Arrestato in flagranza di reato per omicidio volontario aggravato da futili motivi e possesso illegale di armi, Berlingeri è ora in carcere a Monza in attesa dell'interrogatorio di garanzia. Catturato a Cinisello Balsamo solo due ore dopo l'agguato mortale grazie al coordinamento dei carabinieri di Seregno, Monza, Desio e Cinisello Balsamo, a quanto si apprende l'uomo ha dichiarato spontaneamente di aver sparato alla ex.

Secondo le ricostruzioni degli inquirenti, il fascicolo è coordinato dal Sostituto Procuratore della Repubblica di Monza Alessandro Pepé, il 56enne è stato in cura per problemi psichiatrici presso il Cps dell'ospedale di Seregno. Un aspetto su cui gli investigatori stanno facendo accertamenti. 

Carmela Aparo e Attilio Berlingeri avevano alle spalle una lunga e difficile relazione, oltre ad avere in comune anche l'essere scampati a un agguato in coppia, negli anni '90. Secondo le ricostruzioni dei carabinieri di Monza, nell'aprile del 1992, due malviventi travestiti da carabinieri avevano fatto fuoco alla porta di casa della Aparo, ferendoli entrambi a braccio e spalla.

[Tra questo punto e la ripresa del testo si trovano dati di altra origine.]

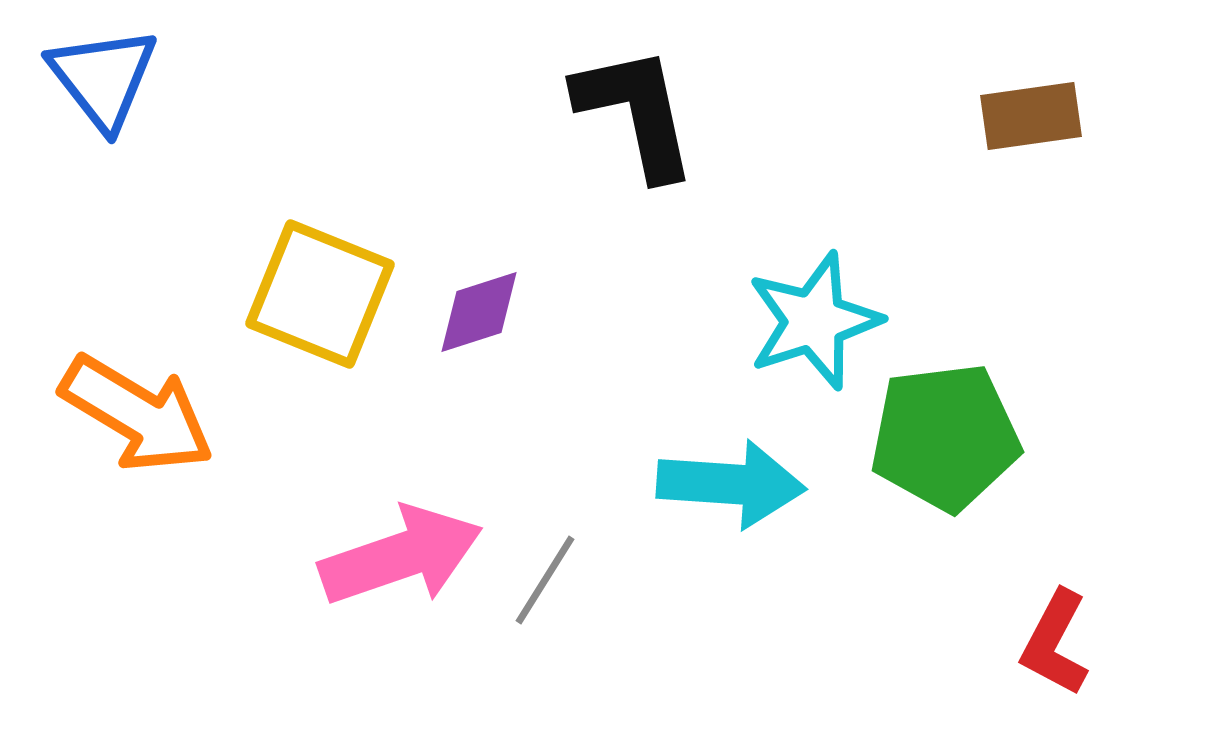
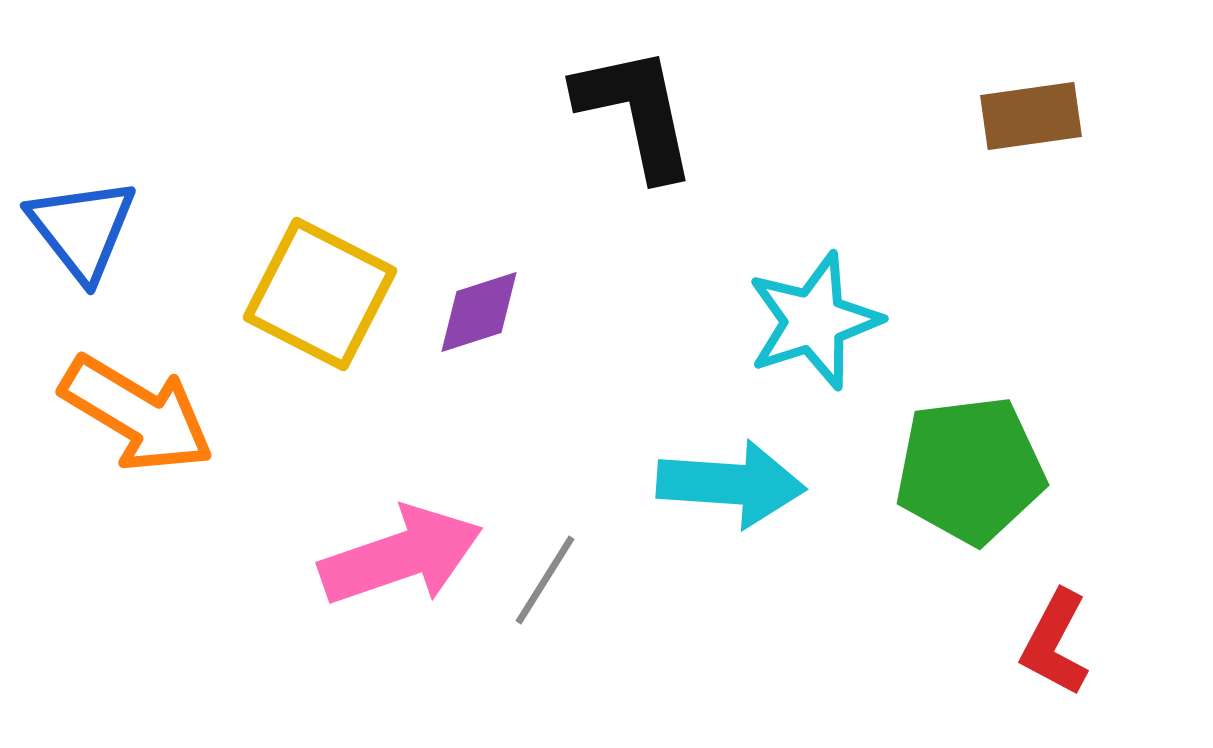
blue triangle: moved 21 px left, 151 px down
yellow square: rotated 5 degrees clockwise
green pentagon: moved 25 px right, 33 px down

Berlingeri, originario di Rosarno (Reggio Calabria) e conosciuto dagli inquirenti come vicino al clan calabrese degli "Zingari", ha alle spalle condanne per traffico di droga e violenze. La Aparo invece, nel 1989, è stata accusata di aver aggredito con un coltello una giovane che aveva mostrato interesse per il suo fidanzato.